→ Task
As soon as the line containing "Table 4. Analysis" appears in the material below, start returning lines exactly, and end with the line containing "173.2178 | 17 | | | | |".

→ Source information
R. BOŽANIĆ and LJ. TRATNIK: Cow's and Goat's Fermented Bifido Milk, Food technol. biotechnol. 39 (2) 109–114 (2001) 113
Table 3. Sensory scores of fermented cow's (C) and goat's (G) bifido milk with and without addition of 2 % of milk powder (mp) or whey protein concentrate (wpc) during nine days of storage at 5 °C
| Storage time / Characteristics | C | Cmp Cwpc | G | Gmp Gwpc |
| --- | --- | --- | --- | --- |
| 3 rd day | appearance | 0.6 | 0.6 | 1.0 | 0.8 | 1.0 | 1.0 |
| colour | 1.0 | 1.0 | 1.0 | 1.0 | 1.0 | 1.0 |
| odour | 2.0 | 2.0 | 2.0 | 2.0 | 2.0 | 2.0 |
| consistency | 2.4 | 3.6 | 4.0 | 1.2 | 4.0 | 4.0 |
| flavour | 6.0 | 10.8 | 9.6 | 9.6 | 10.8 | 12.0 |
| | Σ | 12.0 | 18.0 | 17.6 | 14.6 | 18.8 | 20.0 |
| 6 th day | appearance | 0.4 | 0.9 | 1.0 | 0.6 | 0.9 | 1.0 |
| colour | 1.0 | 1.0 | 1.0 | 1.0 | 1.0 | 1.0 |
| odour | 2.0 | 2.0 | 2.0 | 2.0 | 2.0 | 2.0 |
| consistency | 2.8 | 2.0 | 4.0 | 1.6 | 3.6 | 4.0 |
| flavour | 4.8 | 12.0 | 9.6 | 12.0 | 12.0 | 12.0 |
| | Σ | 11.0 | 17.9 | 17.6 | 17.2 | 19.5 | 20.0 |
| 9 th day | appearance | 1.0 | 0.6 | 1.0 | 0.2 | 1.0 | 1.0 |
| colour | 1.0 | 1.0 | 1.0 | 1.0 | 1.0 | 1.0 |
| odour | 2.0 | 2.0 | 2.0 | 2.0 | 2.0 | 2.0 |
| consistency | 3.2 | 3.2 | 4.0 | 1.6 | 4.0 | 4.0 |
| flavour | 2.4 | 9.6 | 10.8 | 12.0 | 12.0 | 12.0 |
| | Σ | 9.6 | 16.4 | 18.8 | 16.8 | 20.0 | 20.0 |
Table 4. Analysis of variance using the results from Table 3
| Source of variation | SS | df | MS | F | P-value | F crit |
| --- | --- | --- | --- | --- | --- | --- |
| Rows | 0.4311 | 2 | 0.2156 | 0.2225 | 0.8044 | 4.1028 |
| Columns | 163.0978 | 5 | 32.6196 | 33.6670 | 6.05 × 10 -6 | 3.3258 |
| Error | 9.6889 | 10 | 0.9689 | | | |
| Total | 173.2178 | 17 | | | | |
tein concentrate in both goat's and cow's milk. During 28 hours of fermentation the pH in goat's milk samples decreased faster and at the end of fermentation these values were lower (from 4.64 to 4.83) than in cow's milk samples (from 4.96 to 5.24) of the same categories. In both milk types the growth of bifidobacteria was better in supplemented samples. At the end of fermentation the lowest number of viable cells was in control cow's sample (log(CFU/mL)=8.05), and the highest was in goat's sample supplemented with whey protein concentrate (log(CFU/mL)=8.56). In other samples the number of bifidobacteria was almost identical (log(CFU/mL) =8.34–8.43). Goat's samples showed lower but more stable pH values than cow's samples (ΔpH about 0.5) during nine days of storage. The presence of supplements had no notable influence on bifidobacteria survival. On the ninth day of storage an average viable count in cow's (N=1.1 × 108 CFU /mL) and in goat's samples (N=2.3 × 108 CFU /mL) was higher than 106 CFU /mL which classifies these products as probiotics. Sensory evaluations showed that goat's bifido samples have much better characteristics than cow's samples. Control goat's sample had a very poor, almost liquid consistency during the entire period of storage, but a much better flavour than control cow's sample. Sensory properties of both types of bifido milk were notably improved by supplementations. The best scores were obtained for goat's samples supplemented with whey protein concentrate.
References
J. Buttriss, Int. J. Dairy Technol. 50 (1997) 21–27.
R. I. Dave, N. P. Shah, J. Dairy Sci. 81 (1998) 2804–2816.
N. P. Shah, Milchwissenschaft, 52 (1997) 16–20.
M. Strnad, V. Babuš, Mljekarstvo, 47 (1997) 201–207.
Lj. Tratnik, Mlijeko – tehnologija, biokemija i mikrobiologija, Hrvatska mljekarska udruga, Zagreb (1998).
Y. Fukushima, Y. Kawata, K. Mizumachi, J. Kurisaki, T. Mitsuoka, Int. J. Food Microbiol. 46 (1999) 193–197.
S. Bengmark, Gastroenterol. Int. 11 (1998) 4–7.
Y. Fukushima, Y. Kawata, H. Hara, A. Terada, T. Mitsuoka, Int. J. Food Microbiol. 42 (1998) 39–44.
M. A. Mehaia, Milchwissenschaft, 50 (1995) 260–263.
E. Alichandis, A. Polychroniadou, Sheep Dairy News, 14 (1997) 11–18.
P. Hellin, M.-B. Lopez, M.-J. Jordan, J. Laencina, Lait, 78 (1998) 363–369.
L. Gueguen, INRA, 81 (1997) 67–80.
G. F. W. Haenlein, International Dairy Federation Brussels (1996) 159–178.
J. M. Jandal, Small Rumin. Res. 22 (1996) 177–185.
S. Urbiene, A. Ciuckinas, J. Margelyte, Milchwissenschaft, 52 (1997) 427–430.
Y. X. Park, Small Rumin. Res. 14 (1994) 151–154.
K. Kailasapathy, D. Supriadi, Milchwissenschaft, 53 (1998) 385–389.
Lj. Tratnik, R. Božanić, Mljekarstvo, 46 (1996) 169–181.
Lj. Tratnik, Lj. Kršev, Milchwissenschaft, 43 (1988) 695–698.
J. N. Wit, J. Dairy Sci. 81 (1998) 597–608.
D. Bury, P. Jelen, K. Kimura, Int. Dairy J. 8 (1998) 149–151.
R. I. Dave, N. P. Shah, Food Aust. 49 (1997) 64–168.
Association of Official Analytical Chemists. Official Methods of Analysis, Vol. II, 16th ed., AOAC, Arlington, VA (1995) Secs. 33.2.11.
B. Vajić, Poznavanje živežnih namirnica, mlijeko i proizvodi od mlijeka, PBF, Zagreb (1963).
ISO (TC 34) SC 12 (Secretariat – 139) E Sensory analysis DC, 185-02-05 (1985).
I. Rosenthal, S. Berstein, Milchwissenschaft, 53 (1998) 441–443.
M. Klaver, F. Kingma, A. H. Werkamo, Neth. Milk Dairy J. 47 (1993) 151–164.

→ Answer section
Table 4. Analysis of variance using the results from Table 3
| Source of variation | SS | df | MS | F | P-value | F crit |
| --- | --- | --- | --- | --- | --- | --- |
| Rows | 0.4311 | 2 | 0.2156 | 0.2225 | 0.8044 | 4.1028 |
| Columns | 163.0978 | 5 | 32.6196 | 33.6670 | 6.05 × 10 -6 | 3.3258 |
| Error | 9.6889 | 10 | 0.9689 | | | |
| Total | 173.2178 | 17 | | | | |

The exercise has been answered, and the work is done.